Honesty matters here: sidestepping is not elimination. Once a patient-uploaded wound photo, pain escalation, or missed-medication signal is surfaced to the clinician, clinical duty can still attach. The point is that the marginal liability per record is far lower on the behavioral side, not that it is zero. We design around the trend, not around line-by-line attestation, precisely because the line-by-line model is what makes Barrier 2 unbounded.

Sidestepping Barrier 3 (bilateral network): the caregiver replaces the provider side

The practical move here. In post-acute scenarios, the family caregiver typically interacts with the patient more frequently than the clinician — family sees the patient daily; the clinician sees them every few weeks or months.

We designed caregiver co-signature as part of the social-proof layer. A family member attesting "this patient actually did exercise this week" is roughly an order of magnitude easier to scale than asking the clinician to sign every record. The bilateral network becomes "patient + caregiver + clinician (asynchronous verification)" — and the caregiver side scales much more easily than the provider side.

Stack those three workarounds, and that is why post-acute behavioral data is the wedge.

Who pays for this layer is a separate question — value-based care contracts, Remote Patient Monitoring reimbursement, and direct-pay caregiver products are all candidate incentive engines, and different markets will likely converge on different mixes. The point of this post is the architectural argument; the reimbursement argument is the natural sequel.


It is not ownership — it is architecture

Looking back at the six primitives.

To be honest, I didn't start with "let's build LinkedIn for medicine" in mind. What I've focused on for the past 18 months is much simpler: build a tool that patients and family caregivers can actually use, so clinicians and patients can talk using objective data — to deliver care continuity with objective data.

Of the missing primitives we mapped — health profile, care episode timeline, clinician affirmation, cross-clinician recommendations, care network with family caregivers, and recovery trajectory, plus functional-capacity scores and patient-mediated cross-institution verification — most are now live in iRehab; a few core elements (full attestation, verifiable credentials across institutions) are in flight.

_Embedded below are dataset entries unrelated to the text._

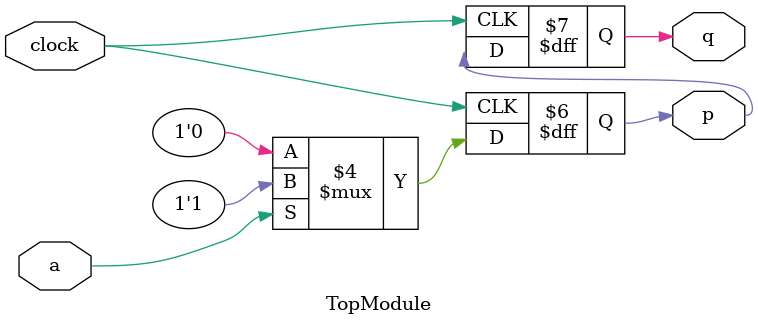
<source format=sv>
module TopModule (
    input logic clock,
    input logic a,
    output logic p,
    output logic q
);

    initial begin
        p = 1'b0;
        q = 1'b0;
    end

    always @(posedge clock) begin
        if (a)
            p <= 1'b1;
        else
            p <= 1'b0;
        q <= p;
    end
endmodule
</source>
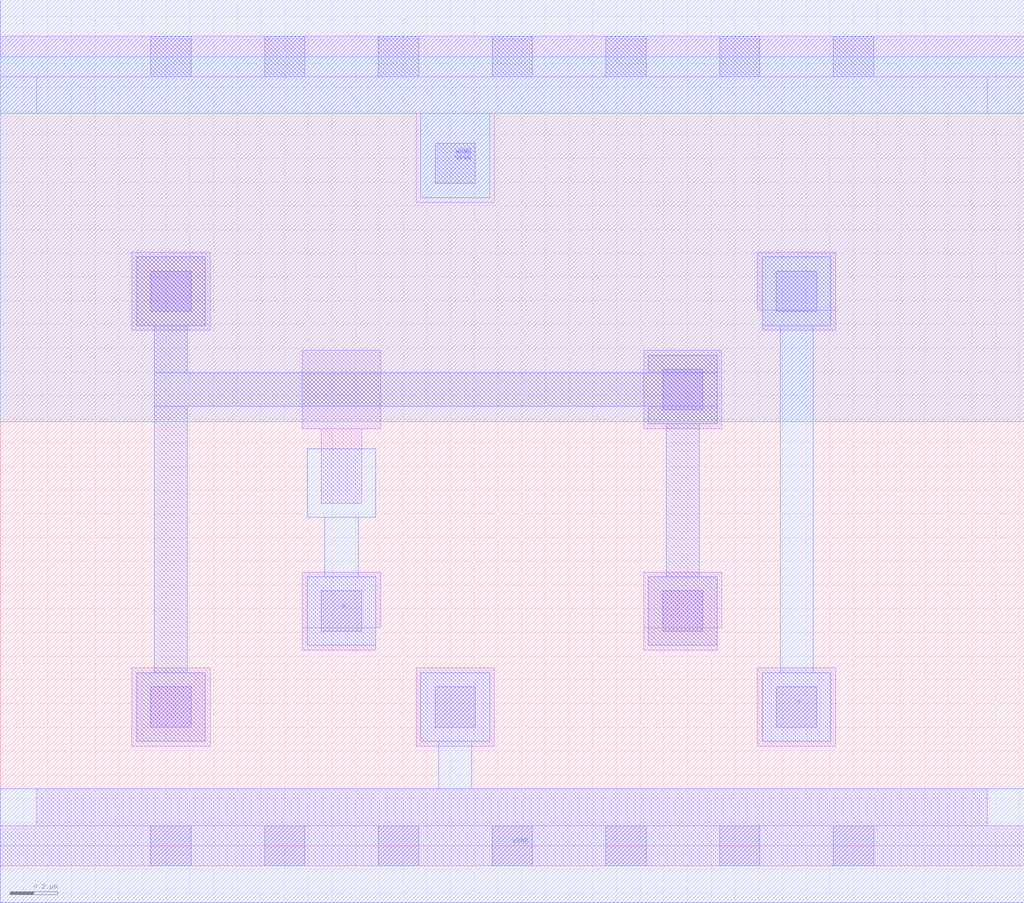
<source format=lef>
VERSION 5.7 ;
  NOWIREEXTENSIONATPIN ON ;
  DIVIDERCHAR "/" ;
  BUSBITCHARS "[]" ;
MACRO BUFX2
  CLASS CORE ;
  FOREIGN BUFX2 ;
  ORIGIN 0.000 0.000 ;
  SIZE 4.320 BY 3.330 ;
  SYMMETRY X Y ;
  SITE unit ;
  PIN A
    ANTENNAGATEAREA 0.189000 ;
    PORT
      LAYER met1 ;
        RECT 1.295 1.385 1.585 1.675 ;
        RECT 1.370 1.135 1.510 1.385 ;
        RECT 1.295 0.845 1.585 1.135 ;
    END
  END A
  PIN VGND
    ANTENNADIFFAREA 0.562100 ;
    PORT
      LAYER met1 ;
        RECT 1.775 0.440 2.065 0.730 ;
        RECT 1.850 0.240 1.990 0.440 ;
        RECT 0.000 -0.240 4.320 0.240 ;
    END
    PORT
      LAYER met1 ;
        RECT 0.000 3.090 4.320 3.570 ;
        RECT 1.775 2.735 2.065 3.090 ;
    END
  END VGND
  PIN VPWR
    ANTENNADIFFAREA 1.083600 ;
    PORT
      LAYER li1 ;
        RECT 0.000 3.245 4.320 3.415 ;
        RECT 0.155 3.090 4.165 3.245 ;
        RECT 1.755 2.715 2.085 3.090 ;
      LAYER mcon ;
        RECT 0.635 3.245 0.805 3.415 ;
        RECT 1.115 3.245 1.285 3.415 ;
        RECT 1.595 3.245 1.765 3.415 ;
        RECT 2.075 3.245 2.245 3.415 ;
        RECT 2.555 3.245 2.725 3.415 ;
        RECT 3.035 3.245 3.205 3.415 ;
        RECT 3.515 3.245 3.685 3.415 ;
        RECT 1.835 2.795 2.005 2.965 ;
    END
  END VPWR
  PIN Y
    ANTENNADIFFAREA 1.031650 ;
    PORT
      LAYER met1 ;
        RECT 3.215 2.195 3.505 2.485 ;
        RECT 3.290 0.730 3.430 2.195 ;
        RECT 3.215 0.440 3.505 0.730 ;
    END
  END Y
  OBS
      LAYER nwell ;
        RECT 0.000 1.790 4.320 3.330 ;
      LAYER li1 ;
        RECT 0.555 2.175 0.885 2.505 ;
        RECT 3.195 2.260 3.525 2.505 ;
        RECT 3.215 2.175 3.525 2.260 ;
        RECT 1.275 1.760 1.605 2.090 ;
        RECT 2.715 1.760 3.045 2.090 ;
        RECT 1.355 1.445 1.525 1.760 ;
        RECT 1.275 0.920 1.605 1.155 ;
        RECT 2.715 0.920 3.045 1.155 ;
        RECT 1.275 0.825 1.585 0.920 ;
        RECT 2.715 0.825 3.025 0.920 ;
        RECT 0.555 0.420 0.885 0.750 ;
        RECT 1.755 0.420 2.085 0.750 ;
        RECT 3.195 0.420 3.525 0.750 ;
        RECT 0.155 0.085 4.165 0.240 ;
        RECT 0.000 -0.085 4.320 0.085 ;
      LAYER mcon ;
        RECT 0.635 2.255 0.805 2.425 ;
        RECT 3.275 2.255 3.445 2.425 ;
        RECT 2.795 1.840 2.965 2.010 ;
        RECT 1.355 0.905 1.525 1.075 ;
        RECT 2.795 0.905 2.965 1.075 ;
        RECT 0.635 0.500 0.805 0.670 ;
        RECT 1.835 0.500 2.005 0.670 ;
        RECT 3.275 0.500 3.445 0.670 ;
        RECT 0.635 -0.085 0.805 0.085 ;
        RECT 1.115 -0.085 1.285 0.085 ;
        RECT 1.595 -0.085 1.765 0.085 ;
        RECT 2.075 -0.085 2.245 0.085 ;
        RECT 2.555 -0.085 2.725 0.085 ;
        RECT 3.035 -0.085 3.205 0.085 ;
        RECT 3.515 -0.085 3.685 0.085 ;
      LAYER met1 ;
        RECT 0.575 2.195 0.865 2.485 ;
        RECT 0.650 1.995 0.790 2.195 ;
        RECT 2.735 1.995 3.025 2.070 ;
        RECT 0.650 1.855 3.025 1.995 ;
        RECT 0.650 0.730 0.790 1.855 ;
        RECT 2.735 1.780 3.025 1.855 ;
        RECT 2.810 1.135 2.950 1.780 ;
        RECT 2.735 0.845 3.025 1.135 ;
        RECT 0.575 0.440 0.865 0.730 ;
  END
END BUFX2
END LIBRARY


</source>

Is the alignment with LinkedIn's primitives a coincidence? Partly. But looking back, when you keep pushing on "can patients and family caregivers actually use this?" and on "let clinicians and patients talk with objective data", these primitives grow on their own. The alignment was not strategic calibration; it emerged from the constraints.

Back to the close of the previous post:

A patient doesn't need to physically hold every record. What a patient needs is the agency over the care journey — agency to keep the record alive, to revoke access, to carry it with them.

What this post adds is: what is really changing is not "who owns the data" — it is "where the canonical version lives" — not just whether one can revoke or carry the data, but whether the health record, care journey, clinician affirmations, cross-clinician recommendations, and care network all anchor to the patient.

Nobody has done this in twenty years. China surfaced the portable-copy demand earlier than the West because its referral gatekeeping is weaker — but what patients receive is still a hospital-issued paper copy, not patient-as-primary-record. The EU just put EHDS into force, but at-scale obligations phase in through 2029–2031. Apple Health Records scaled aggregation across hundreds of US health systems but still treats the hospital EHR as canonical. The four Taiwanese platforms each do half of the answer.

The missing LinkedIn for medicine will not start with the hospital record. It will start with the recovery record patients already create after they go home.

That is the wedge we are building on.


This post continues the argument in "The ownership of out-of-clinic patient data: from 'institution holds' to 'patient-mediated continuity'". DD details on the China case and primary sources are organized in an internal strategic positioning spec; only the conclusions are referenced here.